Sir Peter a écrit :
Je pense que la date de notification officielle des morts peut avoir été différée pour ne pas alarmer et décourager la population,mais les survivants des unités,eux, savaient.....
Je doute qu'une telle politique ait été pratiquée. (on le saurait, c'est impossible à cacher longtemps.)
Un fils "porté disparu", à la guerre, on savait ce que ça voulait dire : il pouvait éventuellement être prisonnier, mais comme le courrier circulait bien entre les Stalag et la France, cela signifiait que passé quelques semaines si on n'avait pas de nouvelles, alors il n'y avait plus d'espoir : ce fils était resté sur le terrain. (Et puis, fréquemment, c'était un copain ou un officier qui écrivait à la famille pour donner des détails.)
Mais c'est tout de même un cas rare, ou en tous cas peu courant : cela suppose qu'aucun témoin ne l'a vu tomber. (L'inverse est plus fréquent : le soldat qu'on a cru tombé au feu, dans une situation très confuse, dont on reçoit soudain une lettre envoyée d'Allemagne. C'est ce qui est arrivé à De Gaulle à Verdun : il a donné l'ordre à sa compagnie submergée de courir vers l'arrière, sous les tirs et les rafales. Ses hommes, dans cette course éperdue, ont à peine eu le temps de voir ce qui lui arrivait, et l'on considéré comme perdu.)
L'histoire de votre oncle est un peu déconcertante : il n'y avait donc personne à côté de lui lorsqu'il est décédé ? C'est une circonstance bien particulière, et il est étonnant qu'il n'y ait pas eu d'autre courrier pour préciser davantage les circonstances.
On peut imaginer des situations où un homme est volatilisé sans témoins.
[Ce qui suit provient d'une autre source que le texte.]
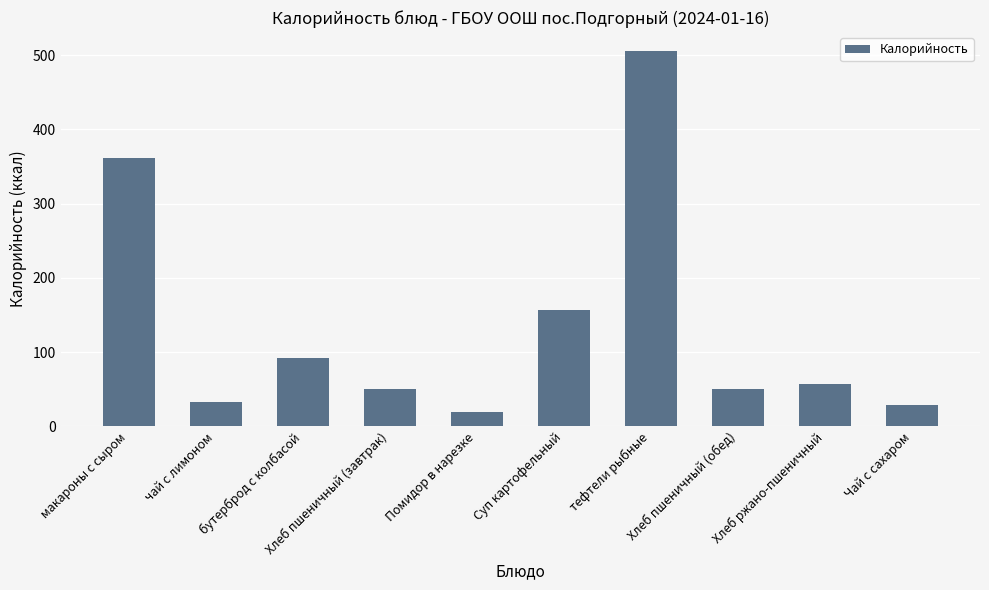

What is the difference between the maximum and minimum values?

487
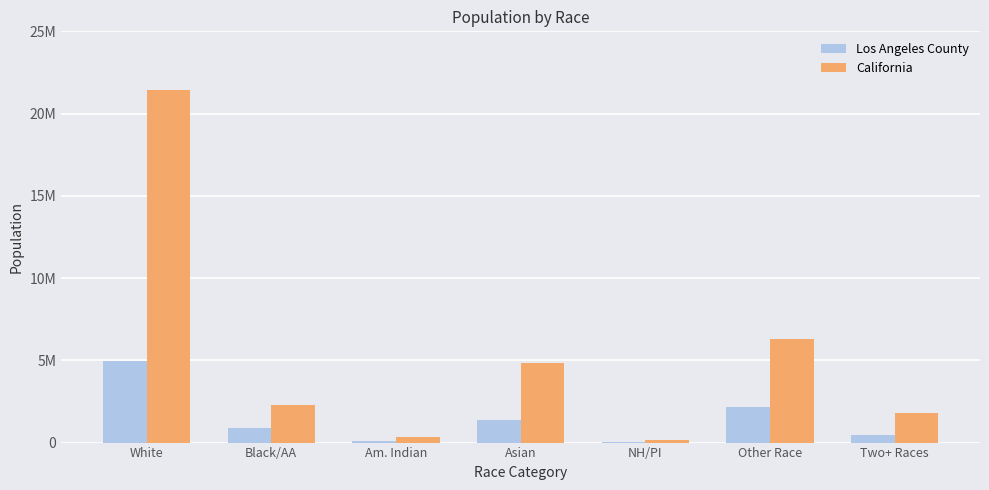

List the series in order of their overall mean, highest first.

California, Los Angeles County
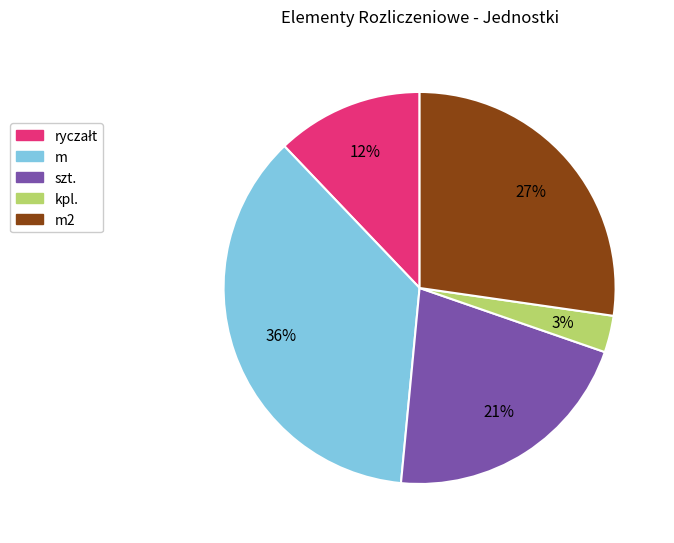

To the nearest percent, what is the difference between the largest and smallest slice percentages?

33%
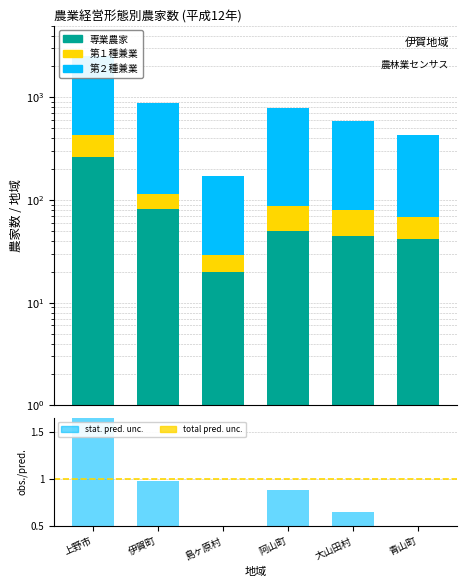

What is the maximum value shown in the chart?

2111.0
Le premier qui me vient à l'esprit, dans une attaque, est le moment où il faut franchir le barrage d'artillerie ennemi. Barbusse, dans "le feu", l'a très bien décrit : on entre dans un nuage de poussière ou on ne voit pratiquement rien, ponctué par les lueurs des explosions, et on le fait en courant pour en sortir au plus vite. On voit vaguement des copains tomber, sans savoir qui, et il n'est pas question de s'arrêter pour secourir quelqu'un : celui qui tombe reste sur place. Savoir ce qu'on en retrouvera... (Comme à la guerre tout arrive, il pouvait se produire qu'on retrouve malgré tout, plus tard, des blessés dans cette zone, et qu'on puisse les évacuer.)
Le fait qu'on n'ait retrouvé sa plaque d'identité que bien plus tard suggère un scénario de ce genre : partiellement enterré par les obus, dans une zone sous le feu de l'ennemi, et dégagé bien plus tard...
Mais bon, c'est une hypothèse parmi d'autre, mais cette plaque qui n'arrive que bien après suggère tout de même des circonstances exceptionnelles.
Au passage, la main de Massiges, c'est encore un de ces endroits où on a sacrifié des milliers de soldats pour un bénéfice militaire qui ne justifiait pas des sacrifices pareils. C'est aussi à cause de ces offensives locales que l'année 1915 a été, je crois, la plus meurtrière de la guerre. (Ces offensives locales avec guère de gains à la clé irritaient profondément les hommes.) En tous cas, la moitié des pertes de la guerre ont eu lieu dans les 18 mois de 1914 et 1915.